Experts and economists agreed that the Central Bank of Egypt (CBE) will raise interest rates during its meeting on Thursday but did not agree on the rate hike.
A Reuters poll forecasted that the central bank will raise its overnight deposit rate by 100 basis points (bps) as it tries to dampen resurgent inflation.
The median forecast in a poll of 15 analysts is for the bank to raise its deposit rate to 12.25% and its lending rate to 13.25% at its regular monetary policy committee meeting.
The committee will meet a day after a meeting of the Federal Reserve, which is expected to raise US interest rates.

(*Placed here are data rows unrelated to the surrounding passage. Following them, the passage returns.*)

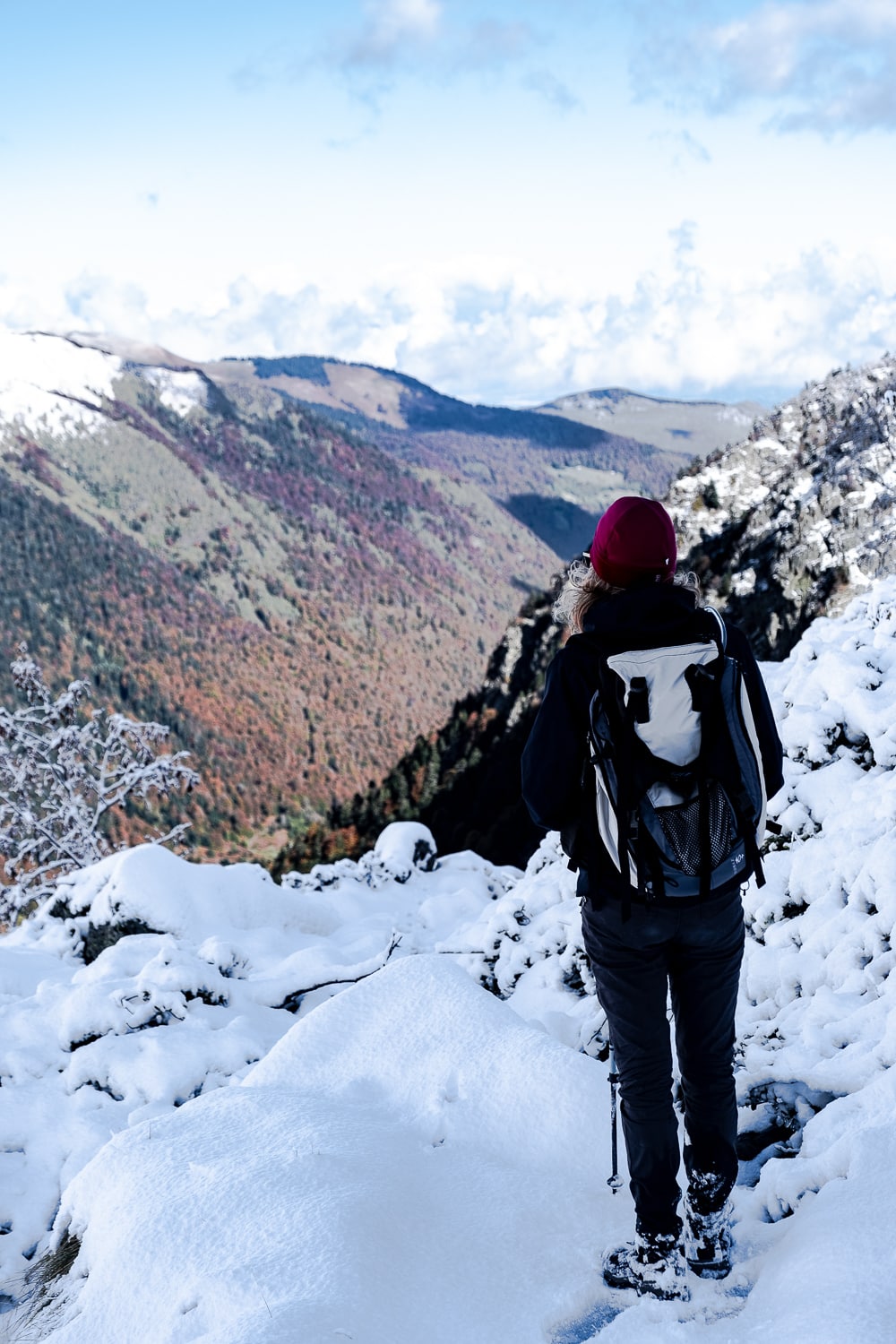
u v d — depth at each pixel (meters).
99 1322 2.64
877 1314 1.94
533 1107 3.26
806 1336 1.94
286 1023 6.26
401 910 9.85
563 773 2.25
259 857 186.75
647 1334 2.15
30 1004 6.41
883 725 5.45
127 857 8.19
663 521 2.31
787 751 5.91
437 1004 3.88
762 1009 4.46
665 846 2.16
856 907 4.36
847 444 40.03
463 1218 2.76
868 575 31.61
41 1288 3.05
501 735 73.38
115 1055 5.39
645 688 2.16
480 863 11.48
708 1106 2.41
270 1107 3.41
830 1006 3.76
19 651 22.12
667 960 2.36
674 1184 2.39
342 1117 3.32
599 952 2.34
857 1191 2.38
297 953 6.90
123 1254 2.79
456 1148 3.19
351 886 10.27
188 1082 5.30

The CBE kept its rates on hold at its last two meetings, on June 23 and August 18, but raised them by 200 bps in May, saying it was seeking to contain inflation expectations after prices surged by their fastest in three years.
“A continued rise in inflation and in parallel Egyptian pound weakness warrant further monetary tightening,” said Mohamed Abu Basha of EFG Hermes.
Cairo’s annual urban consumer inflation quickened to 14.6% year-on-year in August from 13.6% in July, while core inflation rose to 16.7% from 15.6%.
The central bank has an inflation target range of 5-9%, but in June said it would tolerate a higher level until after the fourth quarter.
Not all analysts expect a rate hike.
Wael Ziada of Zilla Holding said most of the economic shock to Egypt has been external and has already been reflected in the domestic inflation rate. Any interest rate increase would have little effect on inflation.
“External variables with regard to oil prices and the food price index may indicate that the worst in terms of importing inflation has passed,” he added.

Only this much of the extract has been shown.